Supplied text
IOC (International Olive Committee) has certified tasting panels for olive oil, and for the oil to get the “extra virgin” mark, it has to have “appreciable levels of pepperiness, bitterness, and fruitiness, and must be free of sixteen official taste flaws, including “musty” and “fusty”—the two defective flavors that most commonly appeared in the UC Davis study. Other taste flaws are “cucumber” and “grubby.”


Virgin olive oil is made from olives that are slightly riper than those used for extra virgin oil and has a free acidity of less than 2 percent whereas extra virgin can have a free acidity of no more than 0.8 percent. Virgin should have a decent taste, but is considered a slightly defective oil. If the market wasn’t awash with fraudulent olive oils, this label might be useful, but it seems that producers have opted for labeling all the olive oil they sell “extra virgin” regardless of the ripeness of the olives used or the oils acidity level.

Refined olive oil should be pure olive oil but it will be tasteless and have a higher acidity level around 3 percent. It is usually refined with charcoal or another chemical.

Saved data entries
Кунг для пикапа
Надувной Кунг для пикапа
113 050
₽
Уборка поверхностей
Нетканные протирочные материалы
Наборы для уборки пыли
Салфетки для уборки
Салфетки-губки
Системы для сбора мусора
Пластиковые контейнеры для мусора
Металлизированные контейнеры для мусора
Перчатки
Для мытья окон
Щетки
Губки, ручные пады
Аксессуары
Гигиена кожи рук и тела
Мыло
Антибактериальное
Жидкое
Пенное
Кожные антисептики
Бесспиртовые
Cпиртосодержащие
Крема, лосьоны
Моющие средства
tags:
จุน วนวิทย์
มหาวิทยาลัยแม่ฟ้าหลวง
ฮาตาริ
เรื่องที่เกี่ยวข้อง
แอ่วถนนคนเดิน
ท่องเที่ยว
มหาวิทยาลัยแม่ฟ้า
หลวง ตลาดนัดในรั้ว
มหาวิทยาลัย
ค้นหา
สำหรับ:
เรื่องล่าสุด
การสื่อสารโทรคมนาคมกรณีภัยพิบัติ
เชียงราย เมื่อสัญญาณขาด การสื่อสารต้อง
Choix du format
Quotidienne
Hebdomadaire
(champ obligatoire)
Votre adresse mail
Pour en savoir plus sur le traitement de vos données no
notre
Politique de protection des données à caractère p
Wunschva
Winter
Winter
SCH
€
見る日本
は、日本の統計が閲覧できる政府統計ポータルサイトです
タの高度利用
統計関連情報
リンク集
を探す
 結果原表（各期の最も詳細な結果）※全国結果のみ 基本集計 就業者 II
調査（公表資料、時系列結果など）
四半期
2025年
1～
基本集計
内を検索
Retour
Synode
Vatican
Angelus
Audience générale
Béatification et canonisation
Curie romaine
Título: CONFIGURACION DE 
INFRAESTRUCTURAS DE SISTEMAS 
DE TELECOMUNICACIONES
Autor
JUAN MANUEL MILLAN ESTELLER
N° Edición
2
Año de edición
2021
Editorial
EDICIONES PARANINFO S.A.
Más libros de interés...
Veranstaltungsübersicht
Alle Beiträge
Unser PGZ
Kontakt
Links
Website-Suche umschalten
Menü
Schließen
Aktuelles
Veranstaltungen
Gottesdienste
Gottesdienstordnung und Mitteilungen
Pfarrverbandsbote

Written task 1
Reproduce the listing from its first line up to and including the line with "Alle Beiträge", keeping each line word for word.
Written task 2
Pick up the olive oil passage after its last sentence and keep writing.
The listing has no connection to the olive oil passage.

Exercise result 1
Кунг для пикапа
Надувной Кунг для пикапа
113 050
₽
Уборка поверхностей
Нетканные протирочные материалы
Наборы для уборки пыли
Салфетки для уборки
Салфетки-губки
Системы для сбора мусора
Пластиковые контейнеры для мусора
Металлизированные контейнеры для мусора
Перчатки
Для мытья окон
Щетки
Губки, ручные пады
Аксессуары
Гигиена кожи рук и тела
Мыло
Антибактериальное
Жидкое
Пенное
Кожные антисептики
Бесспиртовые
Cпиртосодержащие
Крема, лосьоны
Моющие средства
tags:
จุน วนวิทย์
มหาวิทยาลัยแม่ฟ้าหลวง
ฮาตาริ
เรื่องที่เกี่ยวข้อง
แอ่วถนนคนเดิน
ท่องเที่ยว
มหาวิทยาลัยแม่ฟ้า
หลวง ตลาดนัดในรั้ว
มหาวิทยาลัย
ค้นหา
สำหรับ:
เรื่องล่าสุด
การสื่อสารโทรคมนาคมกรณีภัยพิบัติ
เชียงราย เมื่อสัญญาณขาด การสื่อสารต้อง
Choix du format
Quotidienne
Hebdomadaire
(champ obligatoire)
Votre adresse mail
Pour en savoir plus sur le traitement de vos données no
notre
Politique de protection des données à caractère p
Wunschva
Winter
Winter
SCH
€
見る日本
は、日本の統計が閲覧できる政府統計ポータルサイトです
タの高度利用
統計関連情報
リンク集
を探す
 結果原表（各期の最も詳細な結果）※全国結果のみ 基本集計 就業者 II
調査（公表資料、時系列結果など）
四半期
2025年
1～
基本集計
内を検索
Retour
Synode
Vatican
Angelus
Audience générale
Béatification et canonisation
Curie romaine
Título: CONFIGURACION DE 
INFRAESTRUCTURAS DE SISTEMAS 
DE TELECOMUNICACIONES
Autor
JUAN MANUEL MILLAN ESTELLER
N° Edición
2
Año de edición
2021
Editorial
EDICIONES PARANINFO S.A.
Más libros de interés...
Veranstaltungsübersicht
Alle Beiträge

Exercise result 2
Pure olive oil just means that it shouldn’t be adulterated with other nut or seed oils. It may be virgin or refined or a blend of these.

Light olive oil as been heavily refined and will have a pale color with minimal flavor. It is not extra virgin and it does not have less calories or fat. It is often used in baking. The refining process will produce oxidized fats and eliminate the antioxidants.

Moreover, as already stated: WAPF only recommends EVOO for use in salads and not for heating etc.

If i may to Infer from the OP's name that she is of African origin, she should use 'tropical oils'. I use Palm Oil (and some coconut oil) in most of my cooking and the WAPF heartily recommends it.